Маринетти был большим дипломатом и умел себя зарекомендовать в известных кругах публики. Он говорил по-французски с сильным итальянским акцентом, но очень хорошо. Я Маринетти раза два-три слушал. Он был ограниченный человек, с большим темпераментом, с умением внешне эффектно читать. Но всё это нас не прельщало. Он совершенно не понимал русских футуристов.
Хлебников был глубоко против – так же, как и Ларионов вначале. Потом Ларионов и Маринетти начали выпивать вместе. Они пили, потому что понимать друг друга они не понимали – Ларионов ему только показывал свои картины и рисунки свои и своих сотрудников.
Никогда не забуду одно из выступлений Маринетти. Дискуссия шла по-французски, довольно вяло. Разговор шёл исключительно на тему об итальянском футуризме, о его отношении к итальянской литературной традиции, к французам. Всё это как-то тянулось. Маринетти был очень вежлив, продолжал дискуссию. А Ларионову надоело это слушать, тем более что он ничего не понимал, и он ему сказал: «Пойдём выпить!» А тот не понимал. Тогда пришла Ларионову в голову блестящая идея, и он хлопнул себе пальцем по шее – что называется, «предложение залить за воротник» – но Маринетти, конечно, этого не понял. Тогда Ларионов сказал: «Какой дурак! И этого не понимает!» Ему казалось, что жесты эти – международные42.
После этого мы все пошли выпить в «Альпийскую розу» – немецко-русский ресторан недалеко от Кузнецкого моста. Там мы сидели, пили водку. А я им был нужен, потому что почти никто из русских не говорил по-французски и я служил как бы переводчиком43.
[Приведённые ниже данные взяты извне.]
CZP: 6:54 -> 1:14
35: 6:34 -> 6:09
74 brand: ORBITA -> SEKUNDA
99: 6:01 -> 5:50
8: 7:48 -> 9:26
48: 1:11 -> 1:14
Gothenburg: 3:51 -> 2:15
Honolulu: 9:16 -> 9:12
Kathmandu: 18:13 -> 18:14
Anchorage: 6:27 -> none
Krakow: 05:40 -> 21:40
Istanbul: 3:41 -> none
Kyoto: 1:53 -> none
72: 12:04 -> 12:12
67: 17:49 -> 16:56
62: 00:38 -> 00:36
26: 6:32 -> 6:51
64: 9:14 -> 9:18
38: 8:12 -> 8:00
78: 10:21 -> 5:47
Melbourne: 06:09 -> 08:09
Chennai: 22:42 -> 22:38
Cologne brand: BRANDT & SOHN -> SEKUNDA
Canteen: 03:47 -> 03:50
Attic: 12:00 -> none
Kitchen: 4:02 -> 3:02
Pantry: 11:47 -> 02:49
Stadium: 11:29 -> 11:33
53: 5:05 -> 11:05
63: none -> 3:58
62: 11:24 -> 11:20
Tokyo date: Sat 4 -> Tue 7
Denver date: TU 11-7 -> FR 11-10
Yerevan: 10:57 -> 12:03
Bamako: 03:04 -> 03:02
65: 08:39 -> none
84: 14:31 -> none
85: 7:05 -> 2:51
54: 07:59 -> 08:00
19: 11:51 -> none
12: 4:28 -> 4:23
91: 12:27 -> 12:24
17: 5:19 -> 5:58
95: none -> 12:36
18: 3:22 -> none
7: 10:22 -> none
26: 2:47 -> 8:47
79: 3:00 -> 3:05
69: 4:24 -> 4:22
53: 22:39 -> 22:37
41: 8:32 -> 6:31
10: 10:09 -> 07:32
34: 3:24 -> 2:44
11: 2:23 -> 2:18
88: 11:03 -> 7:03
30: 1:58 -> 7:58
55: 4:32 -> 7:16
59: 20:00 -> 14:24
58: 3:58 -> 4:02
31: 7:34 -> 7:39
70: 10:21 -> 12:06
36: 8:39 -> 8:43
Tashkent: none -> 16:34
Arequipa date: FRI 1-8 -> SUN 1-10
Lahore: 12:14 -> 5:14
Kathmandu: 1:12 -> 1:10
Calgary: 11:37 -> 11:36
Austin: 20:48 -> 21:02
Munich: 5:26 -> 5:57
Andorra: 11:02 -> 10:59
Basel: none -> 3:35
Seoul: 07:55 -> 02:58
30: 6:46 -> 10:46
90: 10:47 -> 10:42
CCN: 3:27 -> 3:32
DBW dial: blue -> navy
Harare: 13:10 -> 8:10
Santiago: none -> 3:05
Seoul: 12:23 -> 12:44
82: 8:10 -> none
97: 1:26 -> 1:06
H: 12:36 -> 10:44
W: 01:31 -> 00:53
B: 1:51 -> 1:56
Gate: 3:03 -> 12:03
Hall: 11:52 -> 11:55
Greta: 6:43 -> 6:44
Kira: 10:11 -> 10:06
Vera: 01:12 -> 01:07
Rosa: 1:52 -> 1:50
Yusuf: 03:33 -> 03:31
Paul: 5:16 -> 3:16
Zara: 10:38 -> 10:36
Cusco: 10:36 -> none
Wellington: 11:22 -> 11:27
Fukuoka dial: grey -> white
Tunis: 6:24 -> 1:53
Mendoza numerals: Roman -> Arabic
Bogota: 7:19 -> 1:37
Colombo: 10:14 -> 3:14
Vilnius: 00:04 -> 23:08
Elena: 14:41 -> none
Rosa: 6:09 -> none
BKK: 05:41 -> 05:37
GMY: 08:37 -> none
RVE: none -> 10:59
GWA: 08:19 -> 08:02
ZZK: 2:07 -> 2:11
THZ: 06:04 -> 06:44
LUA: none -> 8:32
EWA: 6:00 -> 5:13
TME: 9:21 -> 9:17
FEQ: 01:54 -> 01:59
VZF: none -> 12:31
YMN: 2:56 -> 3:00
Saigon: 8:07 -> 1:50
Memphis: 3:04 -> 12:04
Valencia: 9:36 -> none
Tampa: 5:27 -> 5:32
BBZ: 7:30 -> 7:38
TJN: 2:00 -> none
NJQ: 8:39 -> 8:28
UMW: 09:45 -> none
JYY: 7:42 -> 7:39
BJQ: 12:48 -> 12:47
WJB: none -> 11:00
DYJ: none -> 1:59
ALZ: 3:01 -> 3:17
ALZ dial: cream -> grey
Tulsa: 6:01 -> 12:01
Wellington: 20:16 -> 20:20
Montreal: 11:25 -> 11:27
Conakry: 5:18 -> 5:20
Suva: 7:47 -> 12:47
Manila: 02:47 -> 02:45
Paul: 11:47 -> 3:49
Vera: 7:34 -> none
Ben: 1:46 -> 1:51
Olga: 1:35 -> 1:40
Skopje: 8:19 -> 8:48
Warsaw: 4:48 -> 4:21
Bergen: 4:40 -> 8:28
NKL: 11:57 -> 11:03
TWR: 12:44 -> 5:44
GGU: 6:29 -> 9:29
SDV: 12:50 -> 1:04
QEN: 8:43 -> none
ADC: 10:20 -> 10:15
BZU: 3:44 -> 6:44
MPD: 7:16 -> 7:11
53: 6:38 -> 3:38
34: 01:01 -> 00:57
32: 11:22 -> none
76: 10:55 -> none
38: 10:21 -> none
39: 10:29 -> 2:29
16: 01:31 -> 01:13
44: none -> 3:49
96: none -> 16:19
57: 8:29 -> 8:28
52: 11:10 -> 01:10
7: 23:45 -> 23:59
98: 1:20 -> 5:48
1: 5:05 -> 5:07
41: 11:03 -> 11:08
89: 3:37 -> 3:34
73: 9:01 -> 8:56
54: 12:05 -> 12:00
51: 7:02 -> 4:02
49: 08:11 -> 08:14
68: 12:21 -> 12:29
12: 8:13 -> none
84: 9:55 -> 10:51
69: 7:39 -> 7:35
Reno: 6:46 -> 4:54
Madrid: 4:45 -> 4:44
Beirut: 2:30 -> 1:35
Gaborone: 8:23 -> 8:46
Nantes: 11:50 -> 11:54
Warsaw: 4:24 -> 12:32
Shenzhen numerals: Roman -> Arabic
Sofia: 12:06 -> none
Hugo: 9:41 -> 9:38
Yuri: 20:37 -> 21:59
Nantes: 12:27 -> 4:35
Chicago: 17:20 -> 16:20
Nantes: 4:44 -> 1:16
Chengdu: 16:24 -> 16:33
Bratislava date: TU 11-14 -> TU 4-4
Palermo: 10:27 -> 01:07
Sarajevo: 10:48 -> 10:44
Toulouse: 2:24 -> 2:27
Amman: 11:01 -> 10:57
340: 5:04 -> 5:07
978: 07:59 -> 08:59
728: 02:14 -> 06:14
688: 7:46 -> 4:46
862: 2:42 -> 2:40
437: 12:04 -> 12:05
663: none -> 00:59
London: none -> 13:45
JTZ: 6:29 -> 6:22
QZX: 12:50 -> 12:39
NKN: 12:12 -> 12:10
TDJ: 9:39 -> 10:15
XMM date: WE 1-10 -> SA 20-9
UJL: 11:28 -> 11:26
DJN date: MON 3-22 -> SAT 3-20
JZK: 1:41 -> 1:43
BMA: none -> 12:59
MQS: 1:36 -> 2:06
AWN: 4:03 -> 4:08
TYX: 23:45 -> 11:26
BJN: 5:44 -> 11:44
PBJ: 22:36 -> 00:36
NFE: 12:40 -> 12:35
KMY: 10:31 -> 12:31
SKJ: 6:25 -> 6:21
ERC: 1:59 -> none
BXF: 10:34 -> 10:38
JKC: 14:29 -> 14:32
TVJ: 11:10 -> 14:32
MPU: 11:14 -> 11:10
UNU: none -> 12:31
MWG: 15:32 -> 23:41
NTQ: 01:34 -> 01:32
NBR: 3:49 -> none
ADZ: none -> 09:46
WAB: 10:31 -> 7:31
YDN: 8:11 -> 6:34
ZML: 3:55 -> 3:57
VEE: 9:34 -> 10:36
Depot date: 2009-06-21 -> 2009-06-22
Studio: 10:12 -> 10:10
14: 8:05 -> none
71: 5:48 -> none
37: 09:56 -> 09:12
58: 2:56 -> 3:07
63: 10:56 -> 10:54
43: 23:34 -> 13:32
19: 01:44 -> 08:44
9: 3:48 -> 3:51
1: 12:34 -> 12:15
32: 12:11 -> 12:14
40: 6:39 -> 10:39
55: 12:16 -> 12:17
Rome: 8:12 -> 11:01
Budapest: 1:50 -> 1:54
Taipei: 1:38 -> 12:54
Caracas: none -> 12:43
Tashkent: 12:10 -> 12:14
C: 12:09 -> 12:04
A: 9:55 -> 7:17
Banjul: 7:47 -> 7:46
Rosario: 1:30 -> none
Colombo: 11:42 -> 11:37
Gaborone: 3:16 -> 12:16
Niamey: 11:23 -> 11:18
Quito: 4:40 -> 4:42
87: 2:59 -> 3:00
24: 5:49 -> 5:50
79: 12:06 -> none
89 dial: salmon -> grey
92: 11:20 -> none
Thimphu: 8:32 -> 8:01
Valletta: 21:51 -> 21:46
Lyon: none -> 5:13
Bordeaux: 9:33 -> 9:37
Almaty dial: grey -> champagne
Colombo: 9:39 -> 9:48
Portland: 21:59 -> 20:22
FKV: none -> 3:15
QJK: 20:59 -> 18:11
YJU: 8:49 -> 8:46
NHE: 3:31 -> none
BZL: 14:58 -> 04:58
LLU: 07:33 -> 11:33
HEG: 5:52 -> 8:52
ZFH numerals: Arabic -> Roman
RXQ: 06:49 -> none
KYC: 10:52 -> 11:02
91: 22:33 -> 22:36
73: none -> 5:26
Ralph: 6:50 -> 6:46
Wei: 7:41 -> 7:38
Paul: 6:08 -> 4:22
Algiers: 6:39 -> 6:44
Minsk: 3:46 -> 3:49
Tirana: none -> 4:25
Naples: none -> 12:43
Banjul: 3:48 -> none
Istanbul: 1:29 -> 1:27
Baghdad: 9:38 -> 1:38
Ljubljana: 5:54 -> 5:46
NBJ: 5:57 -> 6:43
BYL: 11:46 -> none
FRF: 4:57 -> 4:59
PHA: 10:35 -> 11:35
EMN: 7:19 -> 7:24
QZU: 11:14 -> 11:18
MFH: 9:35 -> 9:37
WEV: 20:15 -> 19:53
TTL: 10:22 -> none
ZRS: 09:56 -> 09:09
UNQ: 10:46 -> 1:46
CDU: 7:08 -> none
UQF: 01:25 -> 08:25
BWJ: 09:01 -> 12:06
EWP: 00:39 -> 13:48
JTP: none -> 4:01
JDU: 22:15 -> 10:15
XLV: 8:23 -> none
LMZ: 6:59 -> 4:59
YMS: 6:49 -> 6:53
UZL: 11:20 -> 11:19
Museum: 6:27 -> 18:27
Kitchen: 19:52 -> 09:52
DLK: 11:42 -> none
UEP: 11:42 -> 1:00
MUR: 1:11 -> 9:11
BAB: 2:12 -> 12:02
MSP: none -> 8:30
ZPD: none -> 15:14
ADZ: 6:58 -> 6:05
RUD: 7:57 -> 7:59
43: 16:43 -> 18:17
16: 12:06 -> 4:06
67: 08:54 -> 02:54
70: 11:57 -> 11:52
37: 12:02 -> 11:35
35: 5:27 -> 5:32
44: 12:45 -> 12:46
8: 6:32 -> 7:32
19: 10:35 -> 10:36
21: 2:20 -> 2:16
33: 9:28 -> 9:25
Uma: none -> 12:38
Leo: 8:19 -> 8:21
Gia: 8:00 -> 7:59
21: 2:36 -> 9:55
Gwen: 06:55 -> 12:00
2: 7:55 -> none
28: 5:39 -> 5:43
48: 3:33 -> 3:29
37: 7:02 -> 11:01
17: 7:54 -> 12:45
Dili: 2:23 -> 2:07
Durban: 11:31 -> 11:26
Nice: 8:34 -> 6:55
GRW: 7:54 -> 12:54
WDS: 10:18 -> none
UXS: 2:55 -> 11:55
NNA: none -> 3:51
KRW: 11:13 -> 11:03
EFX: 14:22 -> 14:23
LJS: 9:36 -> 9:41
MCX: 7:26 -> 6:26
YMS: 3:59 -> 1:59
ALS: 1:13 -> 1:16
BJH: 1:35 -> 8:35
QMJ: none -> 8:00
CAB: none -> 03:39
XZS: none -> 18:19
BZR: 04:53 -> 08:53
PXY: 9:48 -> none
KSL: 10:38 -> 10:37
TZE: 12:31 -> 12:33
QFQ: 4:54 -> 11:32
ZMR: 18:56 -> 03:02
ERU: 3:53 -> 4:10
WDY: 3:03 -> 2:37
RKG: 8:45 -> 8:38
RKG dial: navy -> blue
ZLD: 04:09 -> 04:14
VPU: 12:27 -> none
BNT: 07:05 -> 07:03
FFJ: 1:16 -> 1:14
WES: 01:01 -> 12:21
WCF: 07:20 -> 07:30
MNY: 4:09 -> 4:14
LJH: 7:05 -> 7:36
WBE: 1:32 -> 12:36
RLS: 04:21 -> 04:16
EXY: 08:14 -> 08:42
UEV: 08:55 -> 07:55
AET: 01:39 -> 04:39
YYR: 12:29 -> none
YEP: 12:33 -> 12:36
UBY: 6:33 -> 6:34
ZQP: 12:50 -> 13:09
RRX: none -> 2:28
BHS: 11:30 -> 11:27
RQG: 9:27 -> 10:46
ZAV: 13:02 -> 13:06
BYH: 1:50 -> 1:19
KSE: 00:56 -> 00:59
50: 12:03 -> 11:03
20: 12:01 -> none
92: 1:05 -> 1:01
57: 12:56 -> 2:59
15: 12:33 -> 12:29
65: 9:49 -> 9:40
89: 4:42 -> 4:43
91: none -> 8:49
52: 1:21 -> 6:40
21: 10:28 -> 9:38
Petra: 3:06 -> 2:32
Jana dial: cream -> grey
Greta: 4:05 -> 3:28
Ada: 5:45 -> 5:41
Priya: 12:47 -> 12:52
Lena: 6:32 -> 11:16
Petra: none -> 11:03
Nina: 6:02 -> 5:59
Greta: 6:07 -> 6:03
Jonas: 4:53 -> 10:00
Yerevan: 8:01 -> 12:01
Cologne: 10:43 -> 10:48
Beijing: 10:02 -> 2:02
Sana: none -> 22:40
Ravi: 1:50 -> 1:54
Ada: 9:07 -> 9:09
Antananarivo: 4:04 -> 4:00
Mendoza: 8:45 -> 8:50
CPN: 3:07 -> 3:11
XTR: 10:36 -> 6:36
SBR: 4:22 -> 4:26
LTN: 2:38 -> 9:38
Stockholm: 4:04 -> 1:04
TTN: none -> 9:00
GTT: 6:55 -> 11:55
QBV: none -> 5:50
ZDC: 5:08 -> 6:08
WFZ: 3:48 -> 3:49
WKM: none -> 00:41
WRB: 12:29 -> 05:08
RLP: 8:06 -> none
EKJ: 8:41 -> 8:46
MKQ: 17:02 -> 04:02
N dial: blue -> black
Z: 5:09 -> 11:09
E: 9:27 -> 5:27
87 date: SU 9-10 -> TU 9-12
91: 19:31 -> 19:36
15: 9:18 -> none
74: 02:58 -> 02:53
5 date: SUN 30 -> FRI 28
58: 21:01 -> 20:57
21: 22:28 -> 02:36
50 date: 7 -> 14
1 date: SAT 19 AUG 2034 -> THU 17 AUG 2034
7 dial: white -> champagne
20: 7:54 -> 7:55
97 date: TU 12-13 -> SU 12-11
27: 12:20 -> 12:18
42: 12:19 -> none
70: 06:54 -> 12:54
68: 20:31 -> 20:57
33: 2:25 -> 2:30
Маринетти заговорил со мной и сказал:
Он очень сердечно на это реагировал и послал мне потом свою книгу «Zang-Tumb-Tuum» из Италии, с очень сердечной надписью. Так как я тогда писал стихи, и писал под псевдонимом – Алягров44 – он мне под этим псевдонимом и послал свою книгу.
Тогда вошёл Маяковский. Около меня было свободное место, и он сел на это место. Он меня спросил: «Вы строгановец?» (то есть из Строгановского училища живописи), потому что у нас, лазаревцев, были несколько похожие формы, с золотыми пуговицами и так далее. Как-то зашёл разговор о Ларионове, и он мне сказал: «Все мы прошли школу Ларионова. Это важно, но школу проходят только раз». Так что он себя немножко от этого отгораживал.
Маяковский предложил мне папиросу, а я каким-то неловким движением задел коробку, и папиросы посыпались на пол. Я стал их подбирать. Он сказал: «Бросьте, бросьте, деточка, новые купим».
Это был мой первый короткий разговор с Маяковским. Но мы как-то уже – и он, и я – считали себя знакомыми.
Атмосфера в «Альпийской розе» была очень дружественная. Когда прощались, был как бы прощальный тост, и кто-то спросил: «Вы скоро опять к нам приедете?» Маринетти ответил: «Нет, будет большая война», и он сказал, что «мы будем вместе с вами против Германии». И я помню, как Гончарова, очень эффектно, протянула бокал и сказала: «За встречу в Берлине!»
Как-то в тринадцатом году ко мне пришёл Малевич. Что его побудило прийти, где мы с ним перед этим обменялись мнениями, слышал ли он о моих взглядах и школьнических исканиях от кого-то, или мы где-то столкнулись, – я не помню. Но я помню, как он пришёл в комнату, которую наша прислуга по традиции называла «детской». Был я – лазаревец, шестнадцати-семнадцати лет – и мой брат, тоже лазаревец, но пятью годами моложе меня.
Малевич со мной говорил о своём постепенном отходе от искусства предметного к беспредметному. Между этими двумя понятиями не было пропасти. Тут стоял вопрос беспредметного отношения к предметности и опредмеченного отношения к беспредметной тематике – к тематике плоскостей, красок, пространства. И это глубоко совпадало – это он знал, в общих чертах, уже обо мне – с теми моими мыслями, которые касались, главным образом, языка, поэзии и поэтического языка.